Corinne Hill
Companies that build prisons have a very simple formula to determine how many cells they’ll need in the future: They simply look at the number of children in the third grade not reading at grade level. When Corinne Hill, the new executive director of the Chattanooga Public Library heard that statistic, she decided that libraries had to change the way they serve the public.
Before Hill—who has worked for libraries for more than 20 years—moved to Chattanooga she’d been the interim director of the Dallas Public Library for 18 months. Dallas clearly had no idea who they had in Hill. A petite blonde, Hill gives the impression of a quiet, retiring personality, but spend five minutes in her company, and it’s plain that she isn’t someone prone to sit and wait. She wants the world and wants it now. Yesterday, if possible.

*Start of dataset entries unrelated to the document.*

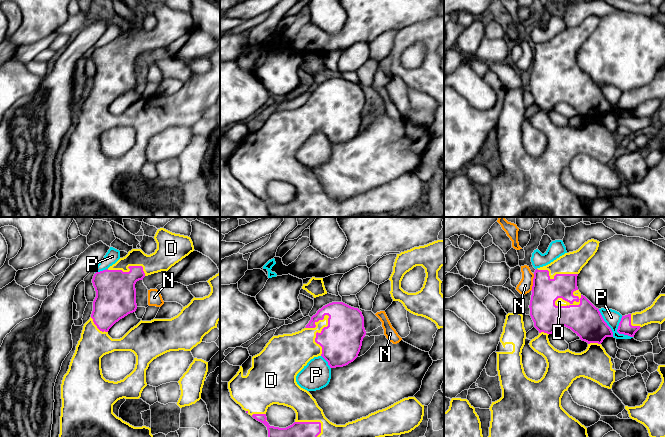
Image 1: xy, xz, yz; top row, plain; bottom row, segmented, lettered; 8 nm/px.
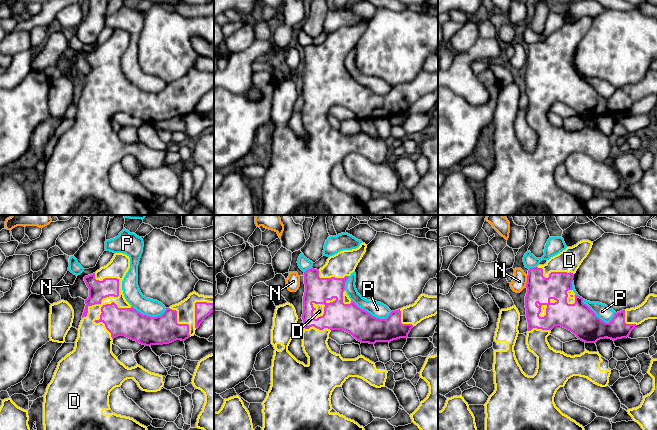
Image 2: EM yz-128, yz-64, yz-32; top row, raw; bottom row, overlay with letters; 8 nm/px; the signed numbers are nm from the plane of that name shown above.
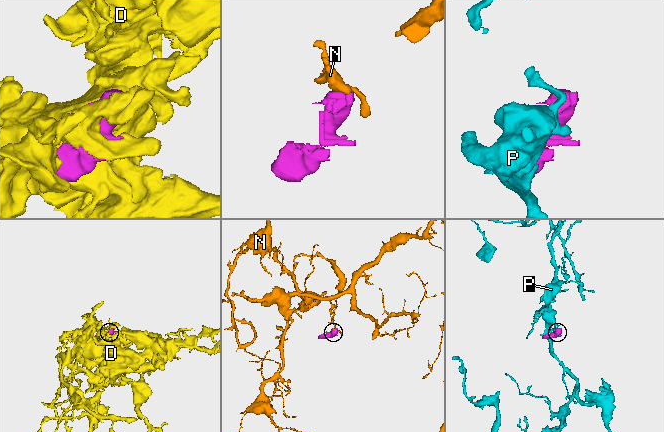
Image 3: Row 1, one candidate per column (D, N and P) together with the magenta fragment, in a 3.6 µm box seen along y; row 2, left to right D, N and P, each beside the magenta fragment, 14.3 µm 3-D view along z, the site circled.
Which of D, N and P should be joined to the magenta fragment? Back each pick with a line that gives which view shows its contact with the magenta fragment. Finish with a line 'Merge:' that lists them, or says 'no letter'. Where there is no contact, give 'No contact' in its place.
D: Touches magenta in xz
Merge: D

Communicating an intense sense of urgency, she talked almost non-stop for over an hour about her vision for the library. And no wonder. Since the 1980s public libraries, including Chattanooga’s library, have allowed the world to pass them by. People instead to preferred to pay for books at Barnes & Noble, Borders and Amazon—and more recently the online—the way previous generations made use of the library. Hill is determined to get them back, starting with children.

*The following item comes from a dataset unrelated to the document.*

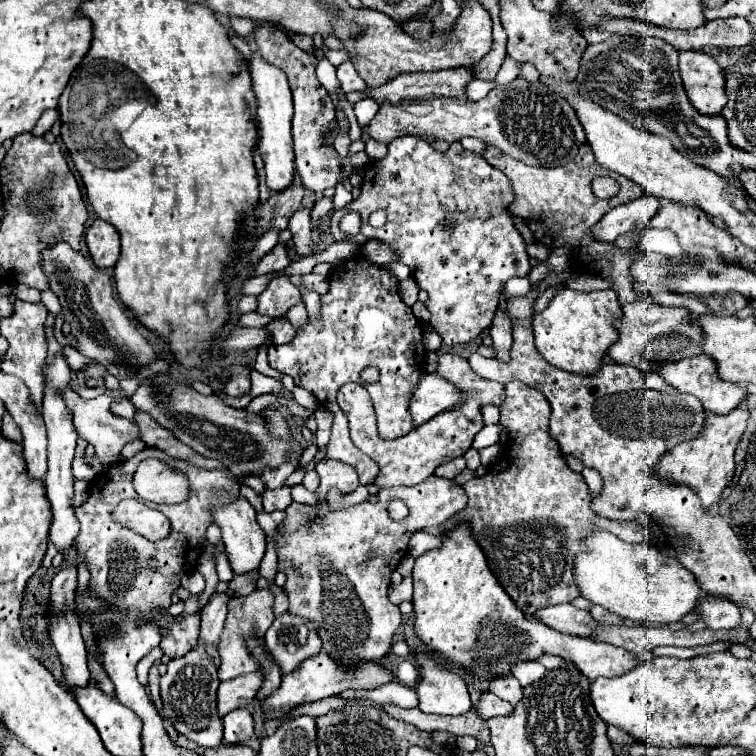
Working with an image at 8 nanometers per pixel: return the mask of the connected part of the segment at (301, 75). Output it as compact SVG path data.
M260 25L256 31L256 45L258 53L270 61L272 65L280 67L290 83L292 97L294 97L294 119L292 119L292 135L294 135L294 155L296 155L296 171L304 183L306 189L310 191L326 191L338 185L338 175L340 175L340 163L338 163L338 153L334 147L322 143L322 133L332 123L334 115L334 101L328 95L328 91L318 83L314 67L316 67L316 57L302 51L300 47L292 45L288 35L274 27L274 25Z

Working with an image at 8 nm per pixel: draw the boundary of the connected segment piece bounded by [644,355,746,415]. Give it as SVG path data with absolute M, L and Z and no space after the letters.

One of the projects that most excites her is the new library planned for East Brainerd. She’s helping design it, and her ideas are a taste of the what she has in mind for the downtown library’s massive four floors, which each measure 218,000 square feet. The children’s section in the planned library is designed with real children in mind. Gone is the cliched grey-bunned, tut-tutting prim librarian bossing her young charges, hushing them into submission and forcing them to read what she thinks is appropriate. Hill envisions the children’s library as a romper room where they can sit within the stacks in comfortable little nooks and curl up with a book. “The children are allowed to climb on the shelves because that’s what they want to do anyway,” she said, smiling at the notion that a library should impose quietude and discipline.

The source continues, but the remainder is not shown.